Set a schedule. At a certain age, we tend to let our children largely dictate what time they go to bed, how often they eat, and where and when they receive physical activity. This new freedom usually corresponds with the time in their lives they are most emotionally vulnerable. Help your child remain mentally and physically healthy by clearly stating an acceptable bedtime and providing plenty of wholesome foods, including fruits and vegetables. Make sure they eat breakfast every day and get at least 20 to 30 minutes of vigorous muscle movement three times or more per week.
"The Huffington Post recently published an article citing a number of studies linking overexposure to technology to delayed development, sleep deprivation and mental illness in children under the age of 12."

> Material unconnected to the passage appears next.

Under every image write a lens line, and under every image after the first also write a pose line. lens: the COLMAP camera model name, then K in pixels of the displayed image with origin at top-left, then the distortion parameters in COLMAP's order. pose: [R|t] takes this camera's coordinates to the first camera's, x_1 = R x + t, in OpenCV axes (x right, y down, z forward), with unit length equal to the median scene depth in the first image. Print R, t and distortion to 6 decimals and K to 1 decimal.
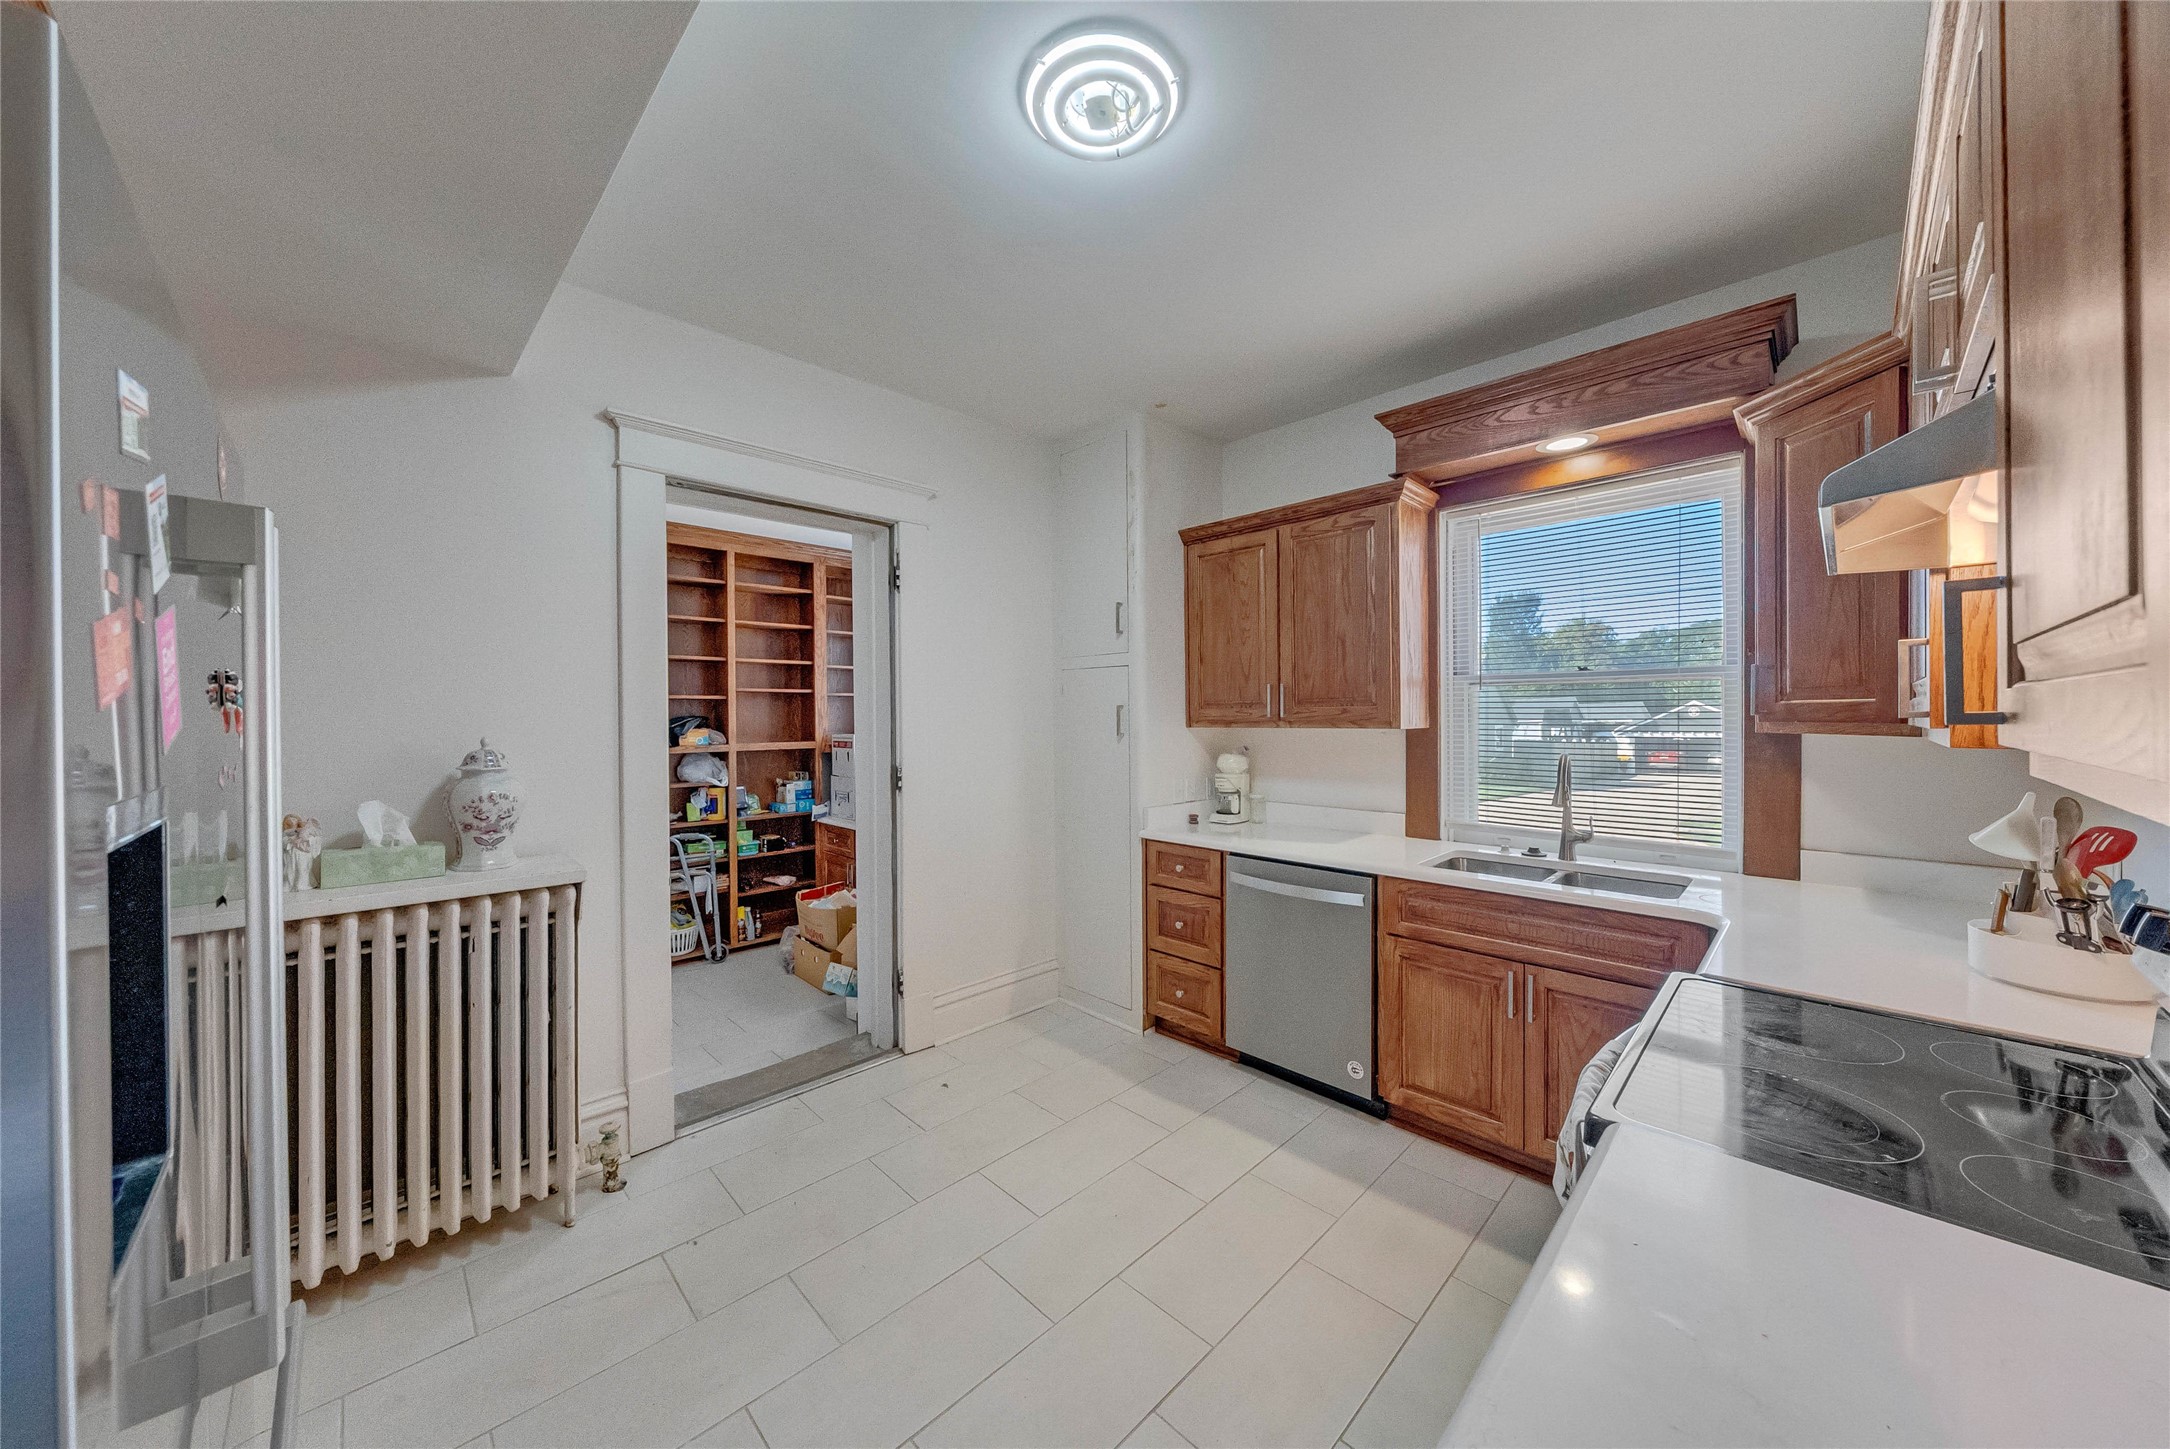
lens RADIAL K [[737.2, 0, 1084.8], [0, 737.2, 720.6], [0, 0, 1]] dist [-0.004346, 0.000442]
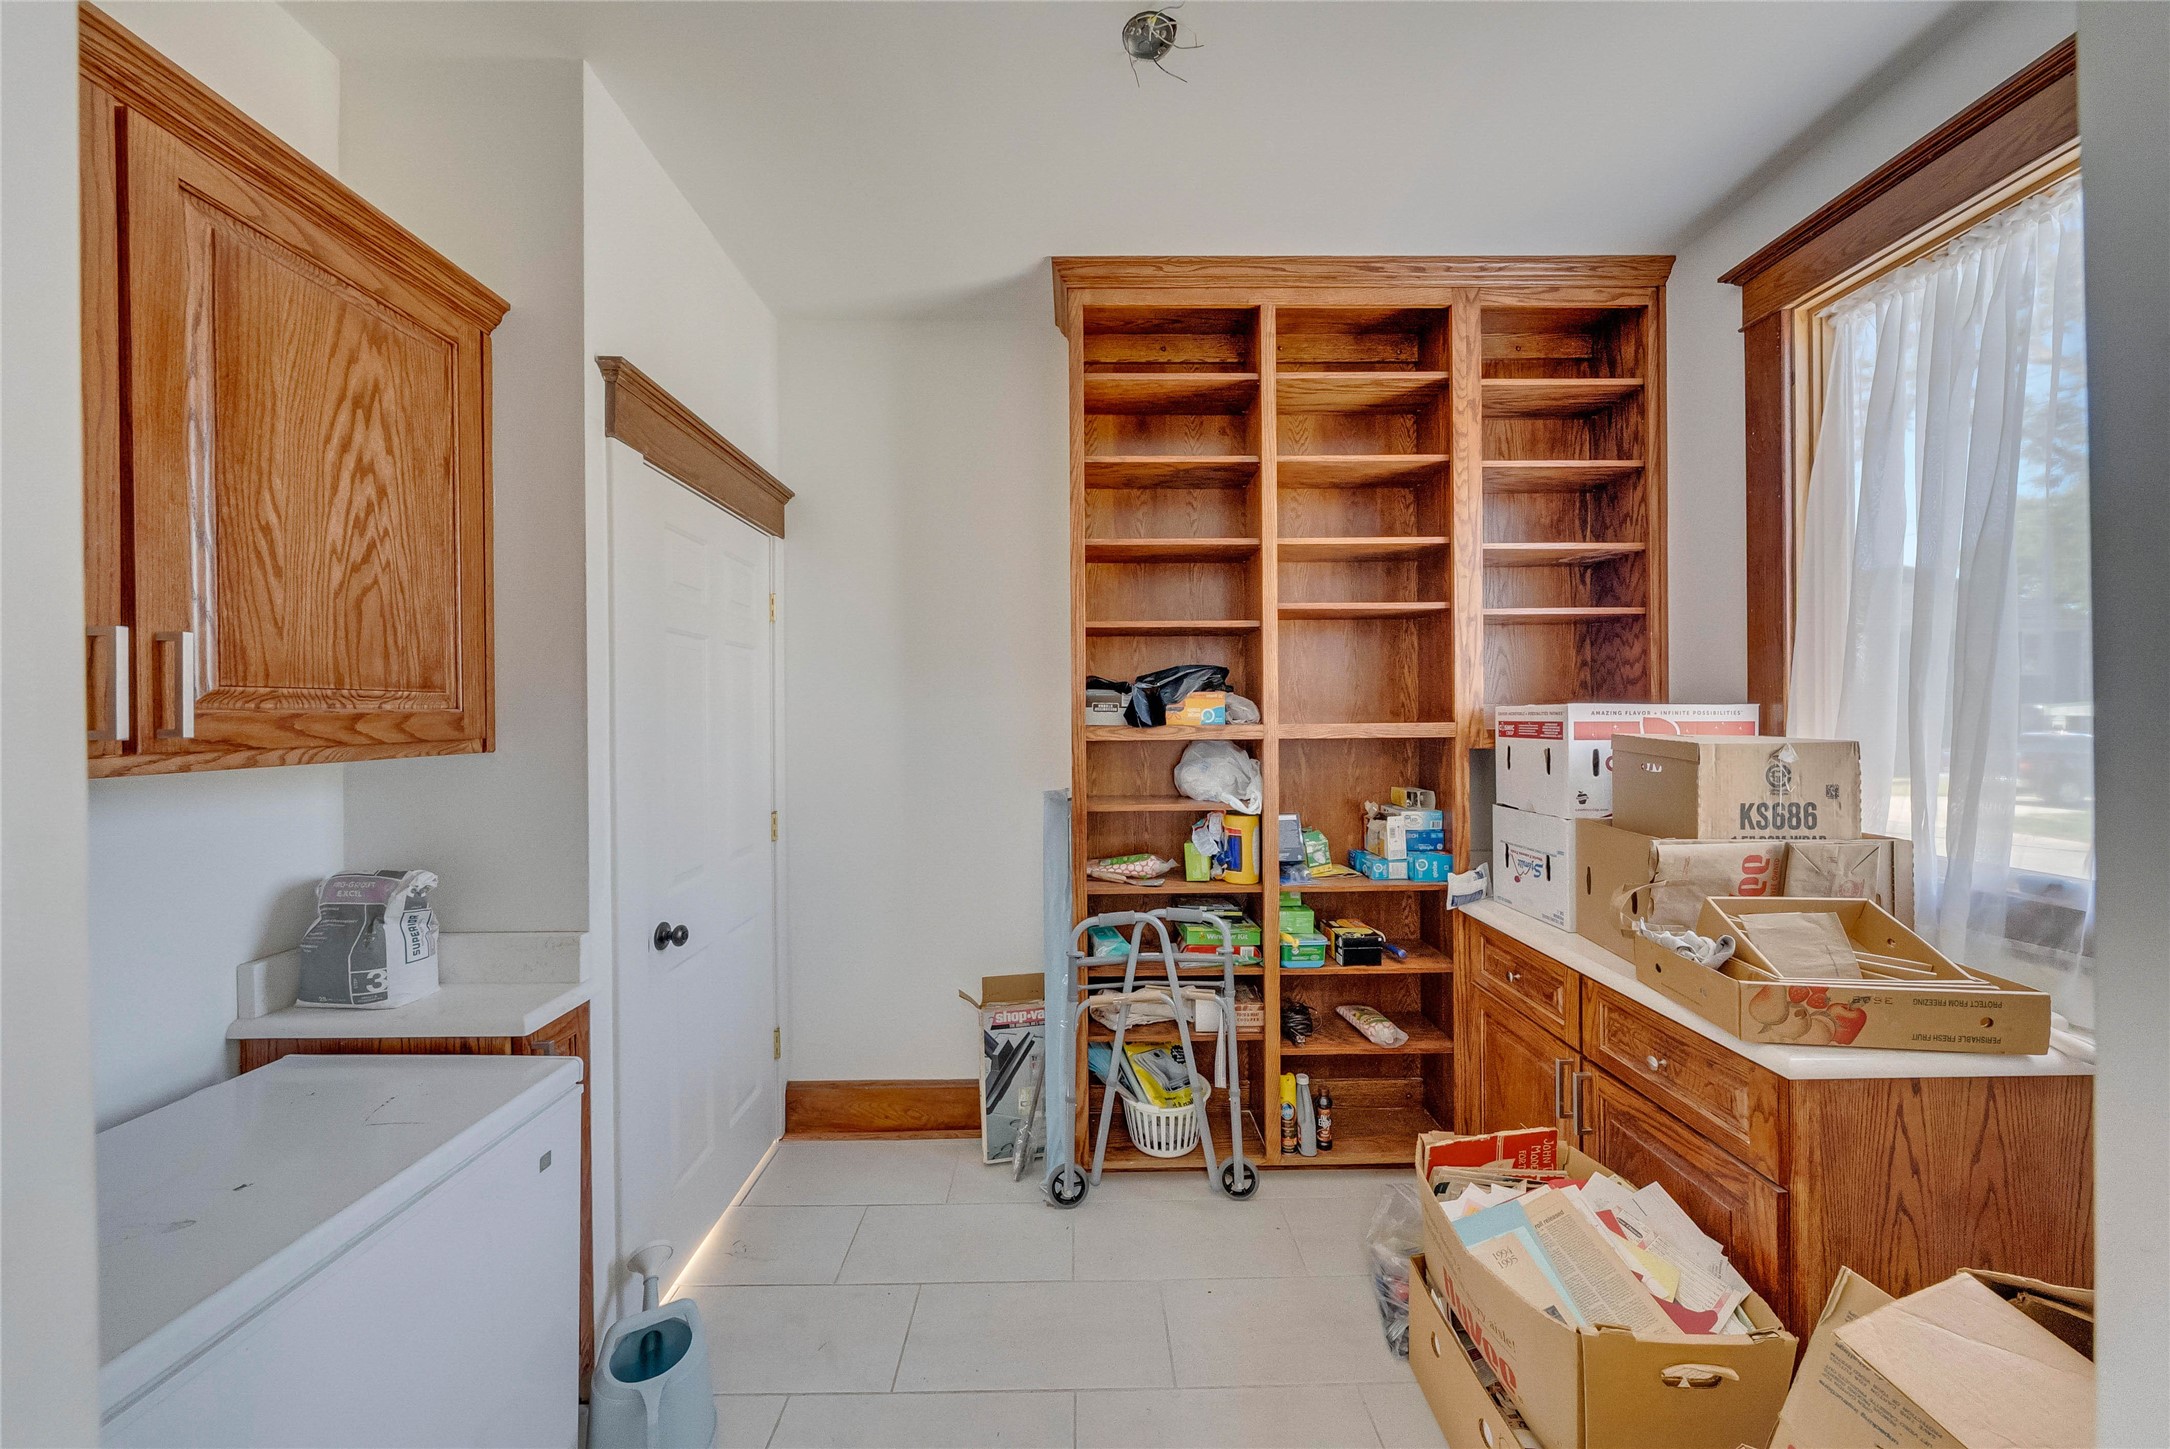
lens RADIAL K [[802.9, 0, 1084.1], [0, 802.9, 720.8], [0, 0, 1]] dist [-0.000986, -0.000479]
pose [[0.723385, 0.002711, -0.690440, -0.211281], [-0.002045, 0.999996, 0.001785, 0.029047], [0.690442, 0.000121, 0.723387, 0.545353]]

Take a hike. KidsHealth.org, a website offering doctor-approved health information for kids and their parents, advocates outdoor activities such as hiking, biking, and swimming. These activities are not only good for the body but will help your child clear their mind and enjoy a sense of peace. As an added bonus, your children will have an opportunity to get away from technology and social media, which may help improve their concentration and ability to cope. The Huffington Post recently published an article citing a number of studies linking overexposure to technology to delayed development, sleep deprivation and mental illness in children under the age of 12.
Get a dog. Studies have shown that adults and children alike with severe anxiety and depression benefit from canine companions trained to provide comfort for their owners. These therapy dogs use intuition and keenly developed senses to recognize subtle changes in the handler’s behavior and then take steps to quell a situation before it gets out of hand. You don’t have to have a certified service dog for your child to enjoy the benefits of a canine cuddle. The unconditional love, security, and responsibility that comes along with dog ownership can help your child find a greater sense of purpose, which will go a long way in overcoming their anxiety.
All children, even those not displaying signs of emotional stress, will benefit from structure, family time, and relaxing activities that don’t involve screen time. As parents, it is difficult to know when we are helping our children and when we are hindering them from independently developing into adulthood. However, by providing your child healthy outlets, he or she will naturally develop the tools needed to overcome anxiety and other common coming-of-age complications.